Below is a listing. Quote from it, exactly, the lines from the one containing "а должен работать на пространство." down to the one containing "VESPA - Vespa Primavera 150", both ends included, and nothing else.

Supplied entries:
--

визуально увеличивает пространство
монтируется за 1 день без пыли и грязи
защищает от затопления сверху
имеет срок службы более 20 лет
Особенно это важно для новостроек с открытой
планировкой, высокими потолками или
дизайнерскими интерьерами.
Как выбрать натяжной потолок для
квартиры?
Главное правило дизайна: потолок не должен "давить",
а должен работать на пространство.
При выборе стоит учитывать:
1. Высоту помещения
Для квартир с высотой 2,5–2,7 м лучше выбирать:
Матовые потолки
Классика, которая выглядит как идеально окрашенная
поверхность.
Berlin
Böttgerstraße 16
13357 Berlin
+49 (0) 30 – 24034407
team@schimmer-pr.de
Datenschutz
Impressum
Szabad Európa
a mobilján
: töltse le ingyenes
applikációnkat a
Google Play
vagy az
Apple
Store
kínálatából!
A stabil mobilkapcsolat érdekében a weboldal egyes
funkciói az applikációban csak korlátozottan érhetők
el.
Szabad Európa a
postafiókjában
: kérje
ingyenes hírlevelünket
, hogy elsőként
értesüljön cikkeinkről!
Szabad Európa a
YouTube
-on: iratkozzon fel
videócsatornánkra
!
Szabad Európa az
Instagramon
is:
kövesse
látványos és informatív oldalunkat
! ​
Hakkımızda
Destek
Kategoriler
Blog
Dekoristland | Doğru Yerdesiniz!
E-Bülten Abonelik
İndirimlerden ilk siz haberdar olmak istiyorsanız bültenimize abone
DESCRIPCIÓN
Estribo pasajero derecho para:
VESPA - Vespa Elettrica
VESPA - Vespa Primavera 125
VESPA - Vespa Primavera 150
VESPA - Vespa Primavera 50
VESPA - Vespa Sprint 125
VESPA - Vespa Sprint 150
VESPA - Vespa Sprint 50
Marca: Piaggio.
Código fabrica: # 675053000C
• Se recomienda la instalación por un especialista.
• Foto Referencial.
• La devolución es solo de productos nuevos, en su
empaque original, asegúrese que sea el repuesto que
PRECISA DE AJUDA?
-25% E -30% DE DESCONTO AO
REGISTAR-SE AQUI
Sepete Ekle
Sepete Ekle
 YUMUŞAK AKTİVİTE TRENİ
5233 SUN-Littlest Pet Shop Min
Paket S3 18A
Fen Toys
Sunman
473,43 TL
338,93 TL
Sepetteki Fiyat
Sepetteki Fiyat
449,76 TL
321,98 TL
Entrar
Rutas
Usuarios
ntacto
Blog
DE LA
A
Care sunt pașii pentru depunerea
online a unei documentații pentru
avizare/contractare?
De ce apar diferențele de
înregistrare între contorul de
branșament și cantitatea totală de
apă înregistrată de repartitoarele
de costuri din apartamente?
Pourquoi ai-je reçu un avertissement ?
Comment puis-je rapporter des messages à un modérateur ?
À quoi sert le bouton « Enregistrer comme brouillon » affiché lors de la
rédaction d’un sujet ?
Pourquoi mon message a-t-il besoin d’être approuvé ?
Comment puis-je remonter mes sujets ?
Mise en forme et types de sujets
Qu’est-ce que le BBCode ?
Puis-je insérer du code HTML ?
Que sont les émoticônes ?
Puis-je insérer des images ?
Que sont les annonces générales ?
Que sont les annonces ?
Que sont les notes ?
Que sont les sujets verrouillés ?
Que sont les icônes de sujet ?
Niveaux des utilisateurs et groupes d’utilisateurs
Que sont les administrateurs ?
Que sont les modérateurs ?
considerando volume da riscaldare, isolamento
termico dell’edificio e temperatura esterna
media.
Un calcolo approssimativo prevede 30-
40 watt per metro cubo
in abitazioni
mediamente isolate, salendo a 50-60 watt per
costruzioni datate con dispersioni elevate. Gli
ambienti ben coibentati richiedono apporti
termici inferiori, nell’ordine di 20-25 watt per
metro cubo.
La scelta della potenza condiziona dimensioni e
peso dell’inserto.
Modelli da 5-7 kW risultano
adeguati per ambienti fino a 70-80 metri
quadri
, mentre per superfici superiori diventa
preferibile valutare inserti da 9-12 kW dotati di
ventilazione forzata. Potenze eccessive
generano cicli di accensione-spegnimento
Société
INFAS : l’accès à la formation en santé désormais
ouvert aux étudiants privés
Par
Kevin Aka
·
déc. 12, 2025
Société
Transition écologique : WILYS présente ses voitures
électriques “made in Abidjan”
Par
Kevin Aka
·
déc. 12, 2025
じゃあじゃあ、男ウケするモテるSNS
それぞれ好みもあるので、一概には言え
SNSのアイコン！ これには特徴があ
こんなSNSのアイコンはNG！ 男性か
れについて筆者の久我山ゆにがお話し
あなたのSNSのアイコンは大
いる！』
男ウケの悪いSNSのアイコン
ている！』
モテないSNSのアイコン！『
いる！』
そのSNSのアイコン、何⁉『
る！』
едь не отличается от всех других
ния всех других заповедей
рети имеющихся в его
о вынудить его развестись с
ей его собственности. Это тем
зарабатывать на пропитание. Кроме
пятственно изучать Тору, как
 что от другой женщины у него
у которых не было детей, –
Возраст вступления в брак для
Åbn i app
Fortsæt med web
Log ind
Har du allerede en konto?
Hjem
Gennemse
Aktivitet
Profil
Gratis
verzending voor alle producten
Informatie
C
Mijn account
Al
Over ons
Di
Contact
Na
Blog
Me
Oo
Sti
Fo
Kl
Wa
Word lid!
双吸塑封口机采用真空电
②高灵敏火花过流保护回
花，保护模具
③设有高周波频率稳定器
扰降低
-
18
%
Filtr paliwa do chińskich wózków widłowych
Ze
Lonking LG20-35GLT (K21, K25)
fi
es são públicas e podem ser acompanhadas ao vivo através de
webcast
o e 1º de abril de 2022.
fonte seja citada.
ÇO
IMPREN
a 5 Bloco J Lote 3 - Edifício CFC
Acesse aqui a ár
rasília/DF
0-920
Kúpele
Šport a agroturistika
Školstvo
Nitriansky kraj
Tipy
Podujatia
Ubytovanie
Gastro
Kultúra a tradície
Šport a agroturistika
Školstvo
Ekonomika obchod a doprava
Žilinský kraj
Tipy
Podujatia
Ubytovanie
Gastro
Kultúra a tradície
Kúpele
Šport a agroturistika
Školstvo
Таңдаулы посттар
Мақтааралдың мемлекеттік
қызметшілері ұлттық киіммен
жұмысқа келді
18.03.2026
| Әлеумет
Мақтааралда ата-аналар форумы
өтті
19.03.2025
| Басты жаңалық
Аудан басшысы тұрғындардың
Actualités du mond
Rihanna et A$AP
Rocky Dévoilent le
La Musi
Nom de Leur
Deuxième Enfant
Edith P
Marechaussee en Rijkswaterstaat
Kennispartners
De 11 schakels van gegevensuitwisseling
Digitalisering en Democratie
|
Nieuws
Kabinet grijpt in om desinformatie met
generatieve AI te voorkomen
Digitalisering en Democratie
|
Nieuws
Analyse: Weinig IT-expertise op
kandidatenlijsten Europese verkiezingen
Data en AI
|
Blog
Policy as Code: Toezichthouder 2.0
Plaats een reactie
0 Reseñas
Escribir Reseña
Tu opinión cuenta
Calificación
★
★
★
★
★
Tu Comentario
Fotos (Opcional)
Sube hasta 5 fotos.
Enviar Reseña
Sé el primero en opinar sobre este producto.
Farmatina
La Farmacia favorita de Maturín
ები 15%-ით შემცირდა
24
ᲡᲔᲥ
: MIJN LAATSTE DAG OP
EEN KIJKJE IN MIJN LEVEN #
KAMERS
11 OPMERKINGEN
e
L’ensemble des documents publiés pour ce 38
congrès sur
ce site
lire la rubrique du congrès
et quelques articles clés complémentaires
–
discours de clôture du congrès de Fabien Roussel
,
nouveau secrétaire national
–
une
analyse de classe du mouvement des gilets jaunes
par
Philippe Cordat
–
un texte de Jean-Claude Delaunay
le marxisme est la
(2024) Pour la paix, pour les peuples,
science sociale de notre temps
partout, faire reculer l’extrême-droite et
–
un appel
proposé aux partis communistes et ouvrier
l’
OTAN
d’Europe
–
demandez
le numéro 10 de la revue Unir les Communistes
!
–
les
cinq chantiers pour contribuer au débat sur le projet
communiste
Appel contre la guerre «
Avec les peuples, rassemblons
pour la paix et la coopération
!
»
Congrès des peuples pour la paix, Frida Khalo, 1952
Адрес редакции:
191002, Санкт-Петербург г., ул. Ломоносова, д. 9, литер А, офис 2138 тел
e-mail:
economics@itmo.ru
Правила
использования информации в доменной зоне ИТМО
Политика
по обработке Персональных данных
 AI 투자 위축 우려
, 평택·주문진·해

--

Solution for this exercise:
а должен работать на пространство.
При выборе стоит учитывать:
1. Высоту помещения
Для квартир с высотой 2,5–2,7 м лучше выбирать:
Матовые потолки
Классика, которая выглядит как идеально окрашенная
поверхность.
Berlin
Böttgerstraße 16
13357 Berlin
+49 (0) 30 – 24034407
team@schimmer-pr.de
Datenschutz
Impressum
Szabad Európa
a mobilján
: töltse le ingyenes
applikációnkat a
Google Play
vagy az
Apple
Store
kínálatából!
A stabil mobilkapcsolat érdekében a weboldal egyes
funkciói az applikációban csak korlátozottan érhetők
el.
Szabad Európa a
postafiókjában
: kérje
ingyenes hírlevelünket
, hogy elsőként
értesüljön cikkeinkről!
Szabad Európa a
YouTube
-on: iratkozzon fel
videócsatornánkra
!
Szabad Európa az
Instagramon
is:
kövesse
látványos és informatív oldalunkat
! ​
Hakkımızda
Destek
Kategoriler
Blog
Dekoristland | Doğru Yerdesiniz!
E-Bülten Abonelik
İndirimlerden ilk siz haberdar olmak istiyorsanız bültenimize abone
DESCRIPCIÓN
Estribo pasajero derecho para:
VESPA - Vespa Elettrica
VESPA - Vespa Primavera 125
VESPA - Vespa Primavera 150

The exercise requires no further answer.